Part of the reason for an increased focus on cybersecurity in the retirement space is that breaches are increasingly common, Gower said.
"Breaches are increasing, and many of the breaches that are occurring are impacting huge swathes of plans," Gower said. Due to consolidation in the retirement industry, each plan vendor "has a larger and larger share of the market," meaning each cybersecurity breach of a vendor impacts a greater share of plans, Gower explained. Vendor-level breaches are most common, he said, which often affect most, if not all, plans that a vendor works with.
According to Wenzler, "cyber criminal organizations are now functioning more like formal corporations and are more aggressively targeting anyone or anything which can net them a financial gain," which includes retirement plans.
However, "not all cybersecurity breaches are super technical," Gower said, and often involve someone picking up the phone and slowly gaining access to an account by gaining enough information to reset the password.
In July 2022, a former Colgate-Palmolive employee sued the company's employee relations committee, her retirement plan's record keeper and the plan's custodian, alleging a breach of fiduciary duty after she said an individual accessed and stole all the money in her retirement fund, which totaled over $750,000. The perpetrator successfully accessed the account through updating the phone number, email address and physical address on file, creating a new personal identification number, and changing the user ID and password, according to the plaintiff's complaint.

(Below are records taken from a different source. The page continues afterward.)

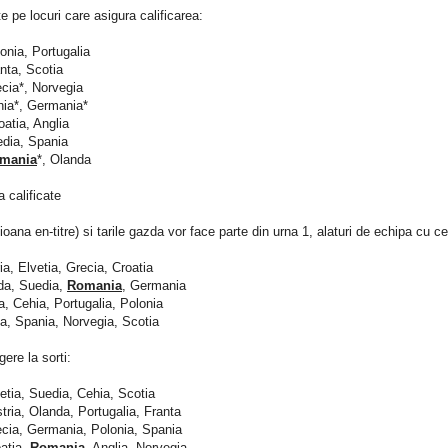
e pe locuri care asigura calificarea:
lonia, Portugalia
anta, Scotia
ecia*, Norvegia
hia*, Germania*
oatia, Anglia
edia, Spania
mania
*, Olanda
a calificate
oana en-titre) si tarile gazda vor face parte din urna 1, alaturi de echipa cu ce
ria, Elvetia, Grecia, Croatia
da, Suedia,
Romania
, Germania
ia, Cehia, Portugalia, Polonia
ta, Spania, Norvegia, Scotia
gere la sorti:
vetia, Suedia, Cehia, Scotia
stria, Olanda, Portugalia, Franta
ecia, Germania, Polonia, Spania
oatia,
Romania
, Anglia, Norvegia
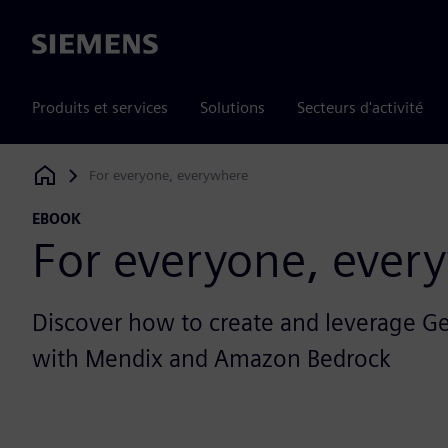
Siemens
Produits et services
Solutions
Secteurs d'activité
For everyone, everywhere
Siemens Digital Industries Software
EBOOK
For everyone, ever
Discover how to create and leverage G
with Mendix and Amazon Bedrock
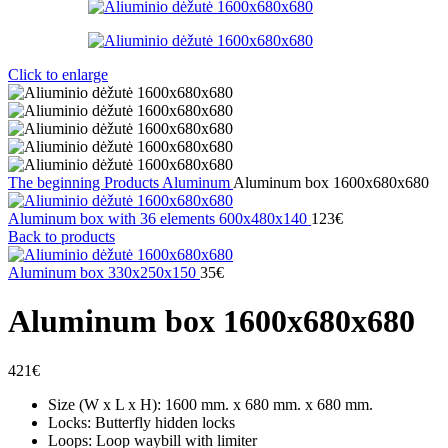
Click to enlarge
The beginning
Products
Aluminum
Aluminum box 1600x680x680
Aluminum box with 36 elements 600x480x140
123
€
Back to products
Aluminum box 330x250x150
35
€
Aluminum box 1600x680x680
421
€
Size (W x L x H): 1600 mm. x 680 mm. x 680 mm.
Locks: Butterfly hidden locks
Loops: Loop waybill with limiter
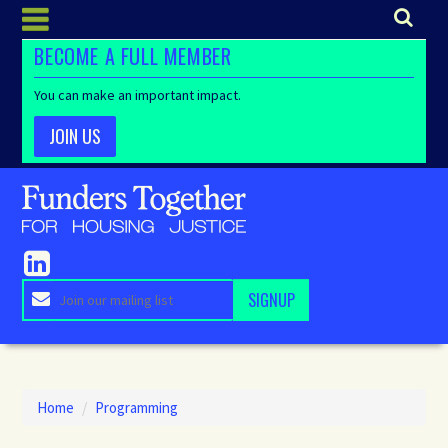
BECOME A FULL MEMBER
You can make an important impact.
JOIN US
Home
/
Programming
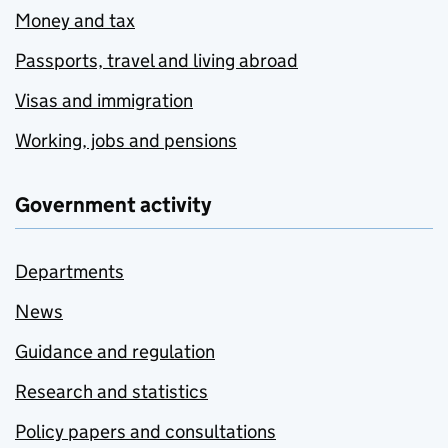
Money and tax
Passports, travel and living abroad
Visas and immigration
Working, jobs and pensions
Government activity
Departments
News
Guidance and regulation
Research and statistics
Policy papers and consultations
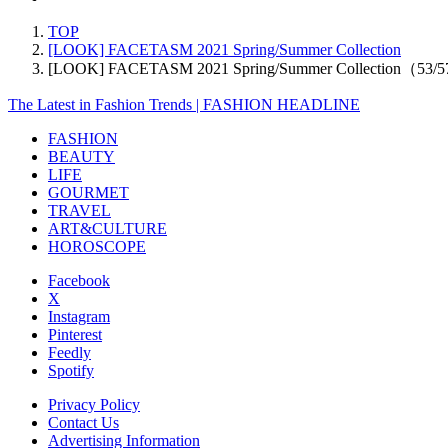
TOP
[LOOK] FACETASM 2021 Spring/Summer Collection
[LOOK] FACETASM 2021 Spring/Summer Collection（53/
The Latest in Fashion Trends | FASHION HEADLINE
FASHION
BEAUTY
LIFE
GOURMET
TRAVEL
ART&CULTURE
HOROSCOPE
Facebook
X
Instagram
Pinterest
Feedly
Spotify
Privacy Policy
Contact Us
Advertising Information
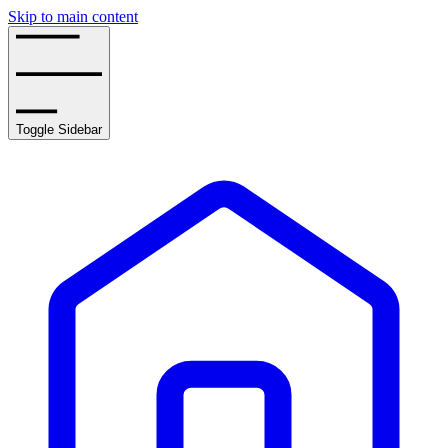
Skip to main content
Toggle Sidebar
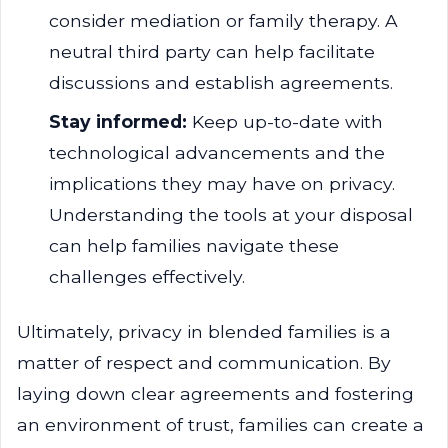
consider mediation or family therapy. A
neutral third party can help facilitate
discussions and establish agreements.
Stay informed:
Keep up-to-date with
technological advancements and the
implications they may have on privacy.
Understanding the tools at your disposal
can help families navigate these
challenges effectively.
Ultimately, privacy in blended families is a
matter of respect and communication. By
laying down clear agreements and fostering
an environment of trust, families can create a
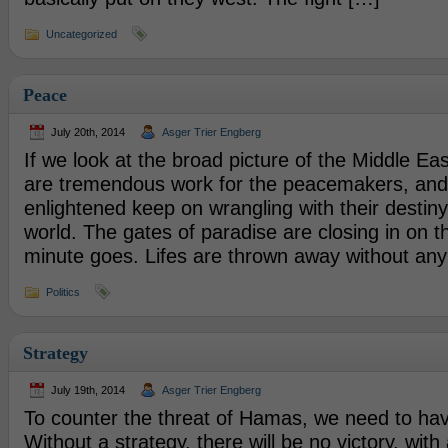
Uncategorized
Peace
July 20th, 2014
Asger Trier Engberg
If we look at the broad picture of the Middle Eas
are tremendous work for the peacemakers, and
enlightened keep on wrangling with their destiny
world. The gates of paradise are closing in on 
minute goes. Lifes are thrown away without any
Politics
Strategy
July 19th, 2014
Asger Trier Engberg
To counter the threat of Hamas, we need to hav
Without a strategy, there will be no victory, with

Kim noted that in the public sector, "because of our commitment to transparency," many public officials have their personal information publicly available. Therefore, "bad actors can get some of the information more readily."

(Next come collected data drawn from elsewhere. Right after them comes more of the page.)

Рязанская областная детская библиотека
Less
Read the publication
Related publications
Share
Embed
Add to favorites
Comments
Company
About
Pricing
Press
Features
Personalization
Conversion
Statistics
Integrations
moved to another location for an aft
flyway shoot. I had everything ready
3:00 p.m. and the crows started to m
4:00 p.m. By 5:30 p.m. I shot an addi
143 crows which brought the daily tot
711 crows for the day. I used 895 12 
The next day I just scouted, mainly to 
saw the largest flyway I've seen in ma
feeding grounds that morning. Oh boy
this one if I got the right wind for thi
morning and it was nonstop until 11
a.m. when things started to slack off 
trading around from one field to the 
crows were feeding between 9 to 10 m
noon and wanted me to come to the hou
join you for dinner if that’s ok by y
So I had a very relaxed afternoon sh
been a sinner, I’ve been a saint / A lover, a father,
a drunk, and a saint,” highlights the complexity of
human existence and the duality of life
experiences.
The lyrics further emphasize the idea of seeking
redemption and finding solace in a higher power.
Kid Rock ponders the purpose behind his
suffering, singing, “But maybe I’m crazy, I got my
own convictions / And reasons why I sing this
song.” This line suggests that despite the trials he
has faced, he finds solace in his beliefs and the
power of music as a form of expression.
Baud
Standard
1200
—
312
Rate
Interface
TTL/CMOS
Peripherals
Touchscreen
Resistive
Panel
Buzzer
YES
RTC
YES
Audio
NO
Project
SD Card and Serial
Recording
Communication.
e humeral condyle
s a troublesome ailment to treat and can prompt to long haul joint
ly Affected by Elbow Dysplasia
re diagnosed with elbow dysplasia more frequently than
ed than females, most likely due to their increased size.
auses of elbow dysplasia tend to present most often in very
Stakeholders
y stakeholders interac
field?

Recognizing that threat, "we are doing everything we can to protect our systems and our participants," he added.
The Teacher Retirement System of Texas has a "robust cybersecurity effort," according to CIO Jase Auby, who called it an "agencywide mandate that pertains to benefits, healthcare services (and) investment management."
Gower also warned that an increase in the offering of financial wellness products inevitably means that more personal information is collected from participants, which increases the amount of data that a record keeper already holds.
It's an area that he warns plans to "tread cautiously in and thoughtfully in," he said, because the more data provided to record keepers, the greater potential impact a cybersecurity breach can have.